I remember that as brand new detective in 1966, our captain told us about the new rules — the USSC decision in Miranda v. Arizona. The old-timers in our unit said, “Well, that’s it, no sense talking to those guys we’ve got up in jail.”
But my partner and I, also a newly minted detective, knew something those guys didn’t. It’s lonely up in jail and we knew that if we treated arrested persons fairly and respectfully, they may talk with us.
So we asked our seniors, “Do you guys mind if we go up and try?” “No,” they replied, “go ahead but it won’t do you any good.” After roll call we went up to the jail and solved a bunch of cases.
So when new rules come out (and I’m thinking specifically now about rules regarding the use of deadly force), do we give up or make it work? Sure, when the Miranda decision came out it seemed to be the end of interrogation, even talking to suspects in jail. But as we know today, 50 years after Miranda you can still tell suspects their rights and many will still choose to talk. It wasn’t the end of questioning, it was the beginning of acting decently toward others.

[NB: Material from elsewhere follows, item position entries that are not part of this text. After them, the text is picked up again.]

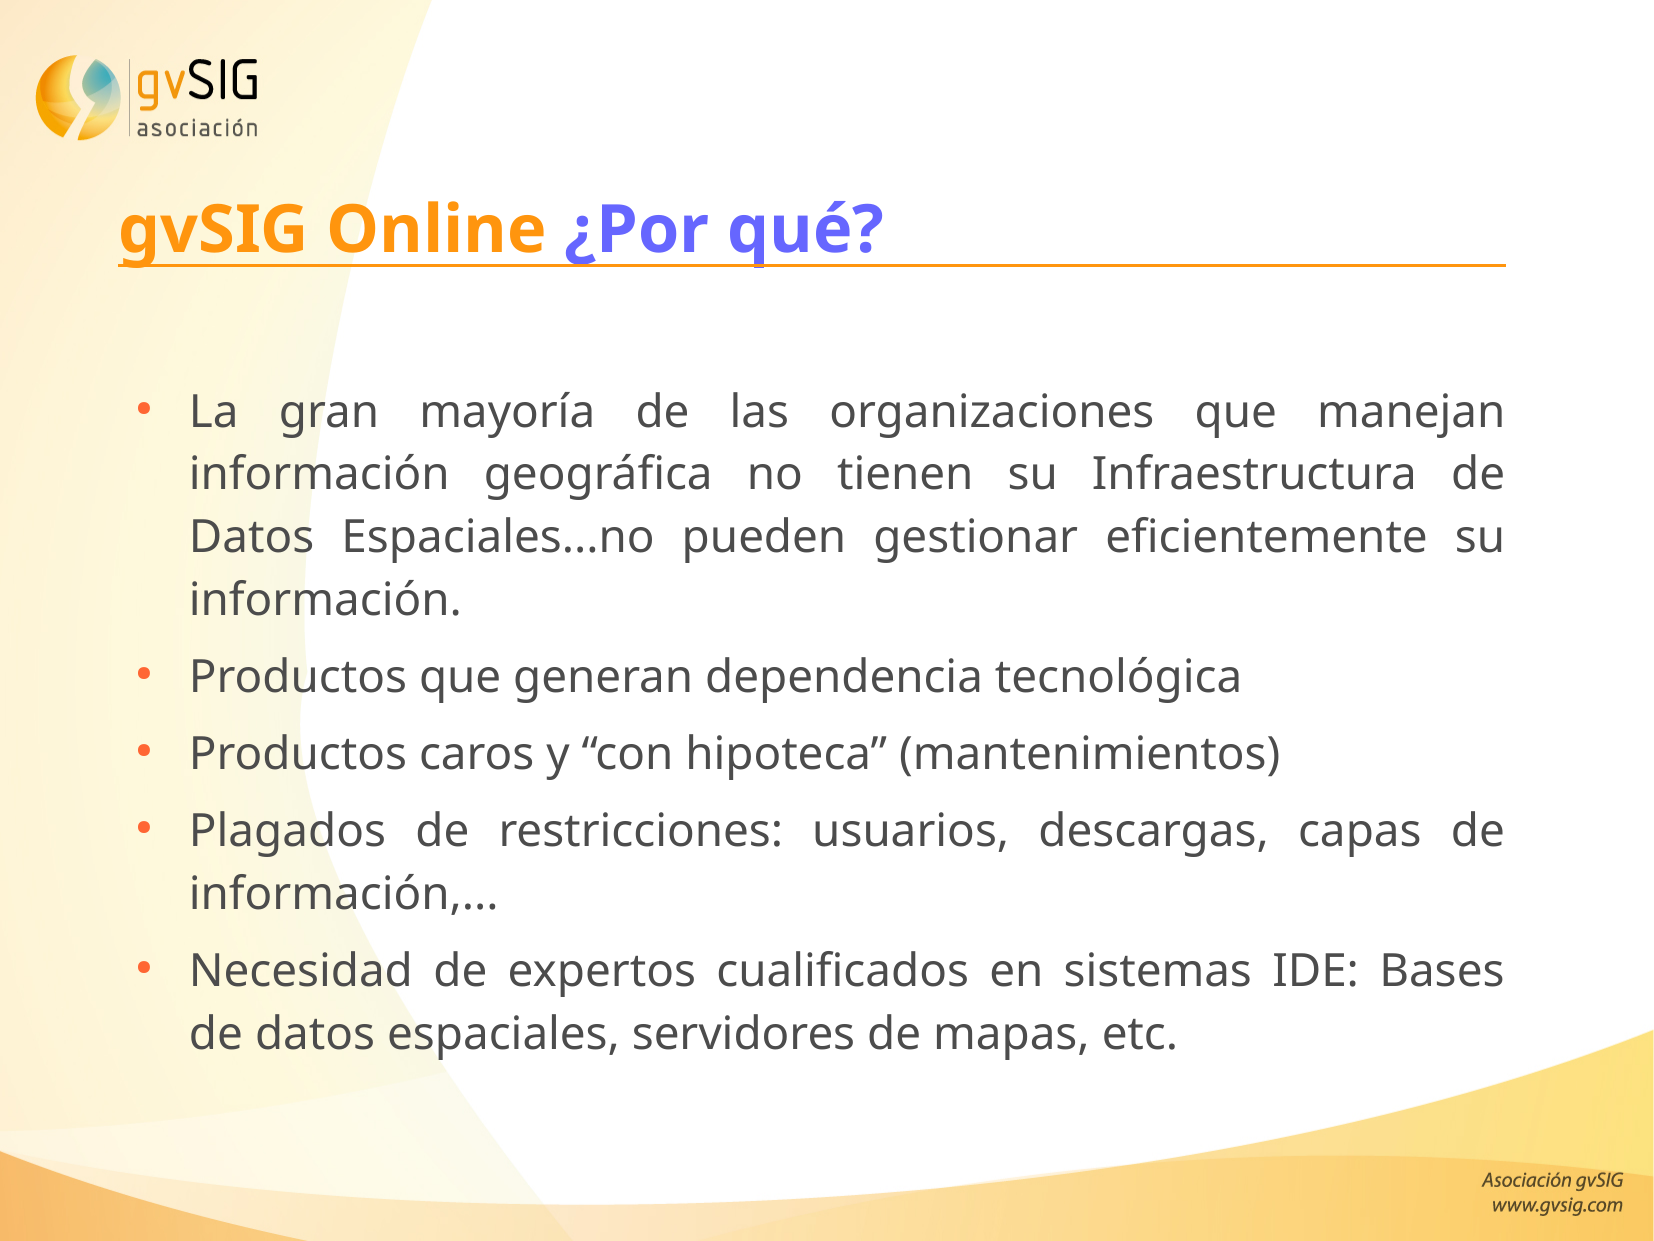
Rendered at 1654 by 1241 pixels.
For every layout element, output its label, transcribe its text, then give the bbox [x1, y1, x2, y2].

list La gran mayoría de las organizaciones que manejan información geográfica no tienen su Infraestructura de Datos Espaciales...no pueden gestionar eficientemente su información. Productos que generan dependencia tecnológica Productos caros y “con hipoteca” (mantenimientos) Plagados de restricciones: usuarios, descargas, capas de información,... Necesidad de expertos cualificados en sistemas IDE: Bases de datos espaciales, servidores de mapas, etc. [118, 301, 1506, 964]
picture [0, 0, 1654, 1241]
title gvSIG Online ¿Por qué? [118, 177, 1607, 276]
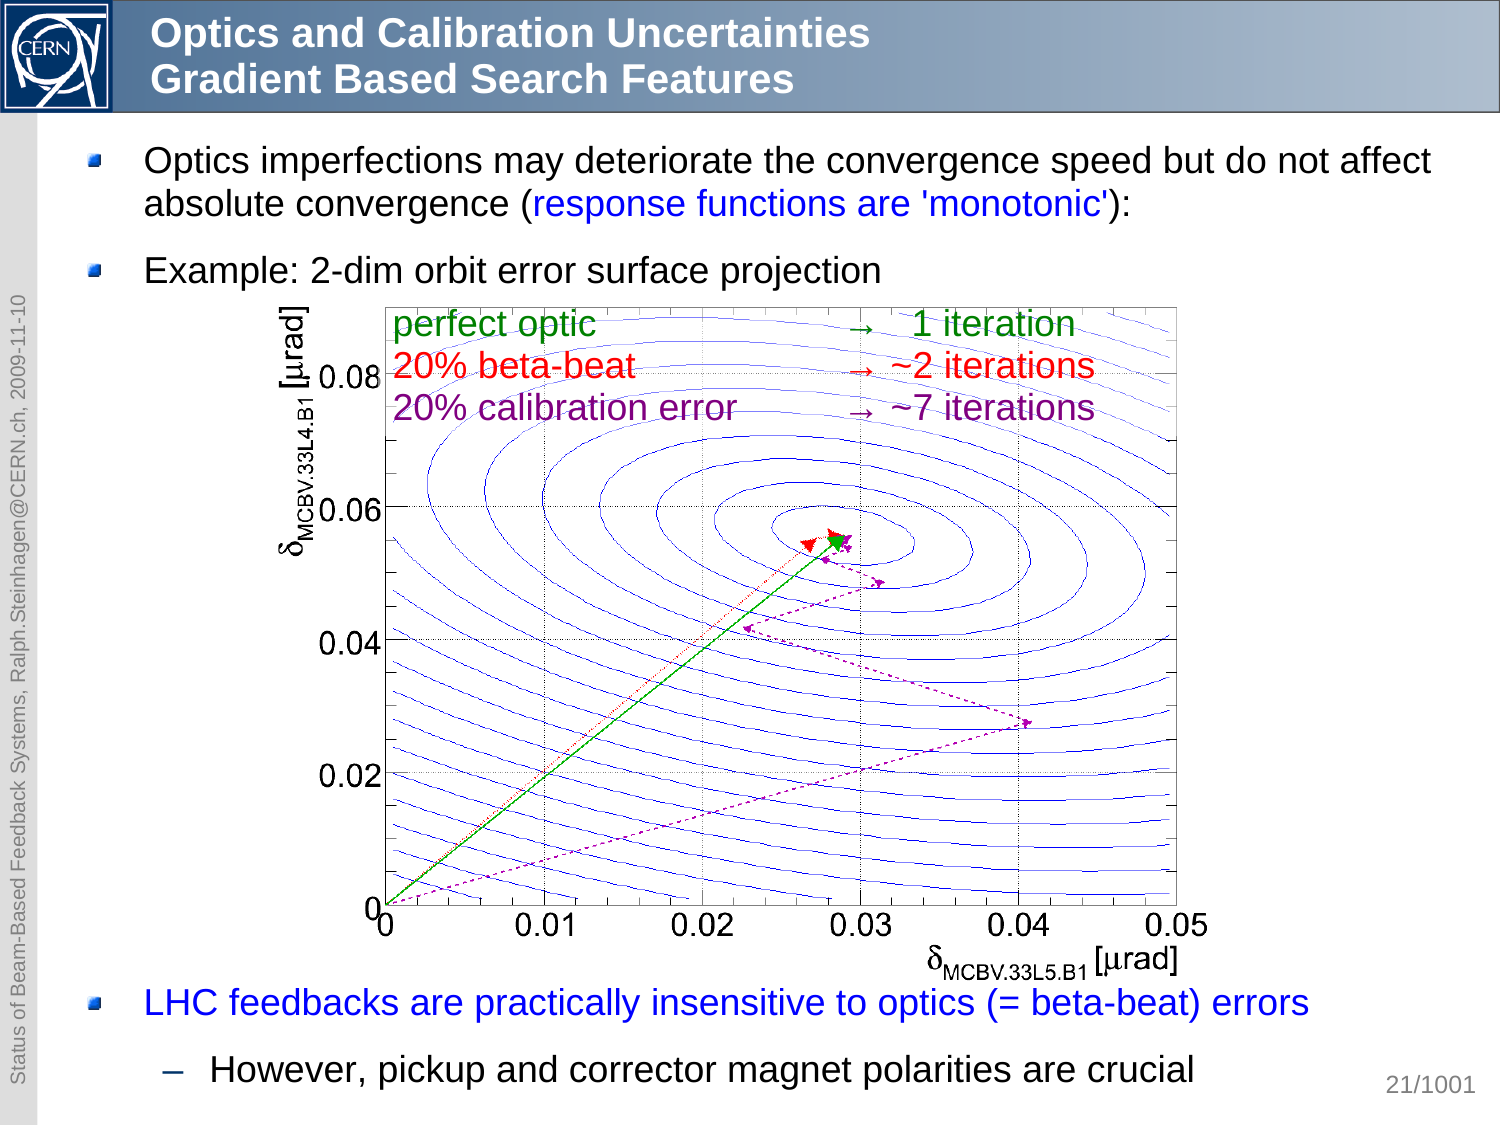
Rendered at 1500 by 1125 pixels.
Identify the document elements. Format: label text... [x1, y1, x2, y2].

title Optics and Calibration Uncertainties Gradient Based Search Features [150, 0, 1201, 113]
text_box perfect optic → 1 iteration 20% beta-beat → ~2 iterations 20% calibration error → ~7 iterations [377, 295, 1258, 437]
list Optics imperfections may deteriorate the convergence speed but do not affect absolute convergence (response functions are 'monotonic'): Example: 2-dim orbit error surface projection LHC feedbacks are practically insensitive to optics (= beta-beat) errors However, pickup and corrector magnet polarities are crucial [87, 137, 1438, 1091]
picture [0, 0, 113, 113]
picture [271, 293, 1224, 988]
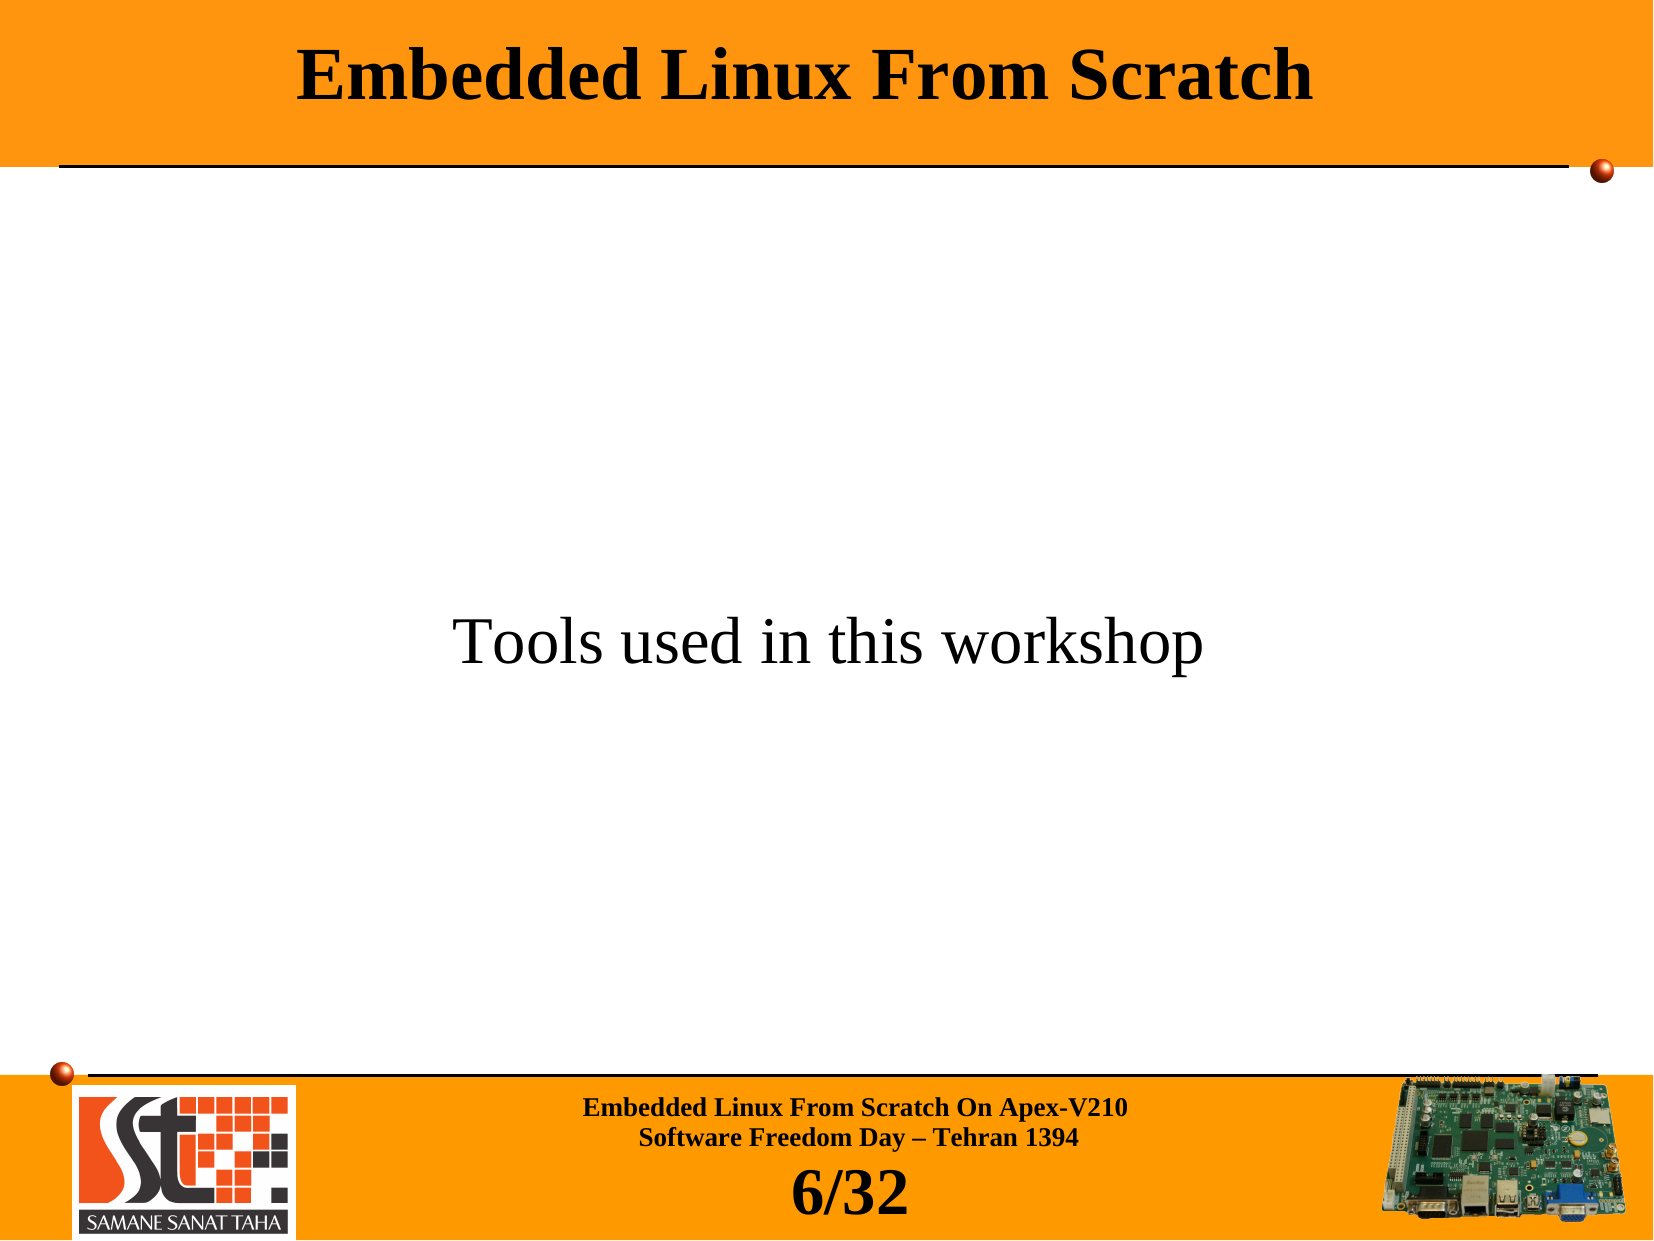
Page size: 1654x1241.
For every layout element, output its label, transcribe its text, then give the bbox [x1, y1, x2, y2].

picture [1371, 1074, 1626, 1236]
picture [72, 1085, 296, 1241]
subtitle Tools used in this workshop [105, 216, 1518, 1066]
title Embedded Linux From Scratch [60, 18, 1551, 132]
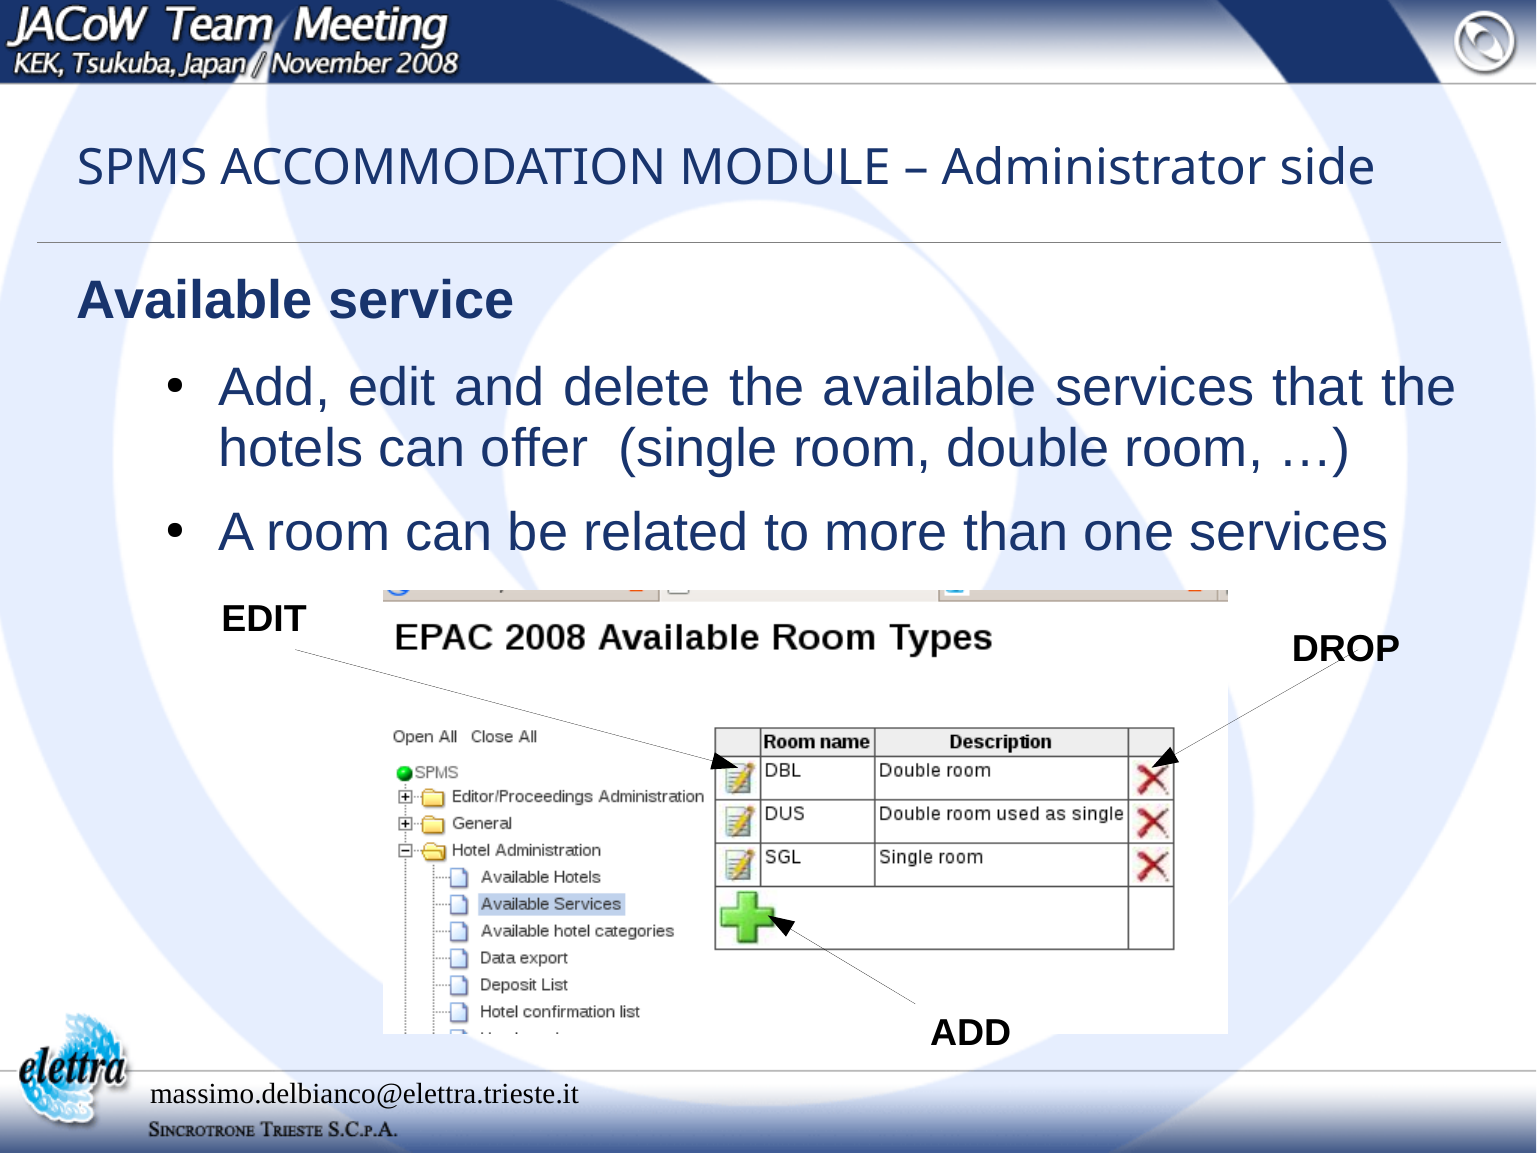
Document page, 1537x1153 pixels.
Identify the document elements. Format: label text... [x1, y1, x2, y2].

picture [0, 0, 1537, 1153]
text_box EDIT [206, 590, 322, 650]
text_box DROP [1277, 620, 1416, 680]
text_box ADD [915, 1003, 1027, 1063]
title SPMS ACCOMMODATION MODULE – Administrator side [76, 109, 1460, 221]
list Available service Add, edit and delete the available services that the hotels can offer (single room, double room, …) A room can be related to more than one services [76, 269, 1460, 1016]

Can the same thinking prevail today? Can police adjust to new rules that make the preservation of life the core of the police role? Can police work to de-escalate tense situations and be effective without resorting to use of deadly force when confronting persons without firearms but who may have a sharp or edged weapon?
The overwhelming majority of our police are smart and well-trained. The shift toward the “30 Guidelines on Police Use of Force” will be much easier than we think.
I am confident that adopting these guidelines will go a long way to restoring trust in our nation’s police.